■ SOURCE EXTRACT ■
Recent allegations in the news that the Boy Scouts of America covered up abuse by Scout leaders in the past make this a timely column. People should get what they got coming to them. So here's what happened.

On a quiet summer evening in 1966, my Scoutmaster punched a guy unconscious at a gas station in Beaver.

There were plenty of witnesses. Harold, Mikey, Leon, Duncan, Buddy, the Leavitt twins and I all saw it happen. Calvin didn't because he was still in the rest room.

We stopped in Beaver because it was 200 miles from home to Puffer Lake. After three hours padlocked in Ray's camper, eight boys desperately needed a bathroom.

We were climbing back into the camper when a pickup pulled in behind us. A woman jumped out crying. A cursing guy followed her out and grabbed her arm.

Things probably would have been OK except the man hit the gal. Ray yelled at him but the guy drew back his fist again.

There was a loud crack and the guy went down like every fuse in his head had been tripped. He didn't even twitch.

Ray suggested the woman call the cops. Instead she mumbled her thanks, got back in the pickup and left. So did we.

■ PROBLEM ■
Return, word for word, everything in the Scoutmaster column from "Recent allegations in" down to "here's what happened.". The records were drawn from a separate source.

■ DATA ROWS ■
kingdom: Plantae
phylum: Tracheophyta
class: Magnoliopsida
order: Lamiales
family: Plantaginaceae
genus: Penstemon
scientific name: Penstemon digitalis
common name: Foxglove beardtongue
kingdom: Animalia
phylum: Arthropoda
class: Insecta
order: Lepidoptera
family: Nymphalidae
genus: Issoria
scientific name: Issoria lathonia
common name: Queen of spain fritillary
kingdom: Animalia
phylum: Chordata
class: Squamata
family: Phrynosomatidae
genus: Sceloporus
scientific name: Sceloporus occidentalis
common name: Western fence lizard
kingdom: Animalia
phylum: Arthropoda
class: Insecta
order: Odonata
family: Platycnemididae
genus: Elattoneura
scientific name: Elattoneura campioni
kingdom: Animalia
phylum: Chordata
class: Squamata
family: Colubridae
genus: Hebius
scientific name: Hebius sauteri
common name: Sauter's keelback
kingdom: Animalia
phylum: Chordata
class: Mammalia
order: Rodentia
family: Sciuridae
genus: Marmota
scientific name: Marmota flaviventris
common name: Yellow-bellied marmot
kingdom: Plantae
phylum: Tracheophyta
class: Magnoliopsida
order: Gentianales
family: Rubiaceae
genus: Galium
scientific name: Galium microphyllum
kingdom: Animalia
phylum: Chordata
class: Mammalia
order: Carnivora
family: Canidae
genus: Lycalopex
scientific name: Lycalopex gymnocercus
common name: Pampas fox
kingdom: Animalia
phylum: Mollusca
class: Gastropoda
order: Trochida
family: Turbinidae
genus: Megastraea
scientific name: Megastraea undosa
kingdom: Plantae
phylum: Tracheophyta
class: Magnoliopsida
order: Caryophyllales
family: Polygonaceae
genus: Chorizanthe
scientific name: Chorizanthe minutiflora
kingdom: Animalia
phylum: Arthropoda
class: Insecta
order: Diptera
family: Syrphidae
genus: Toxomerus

■ RESPONSE FOR THIS EXERCISE ■
Recent allegations in the news that the Boy Scouts of America covered up abuse by Scout leaders in the past make this a timely column. People should get what they got coming to them. So here's what happened.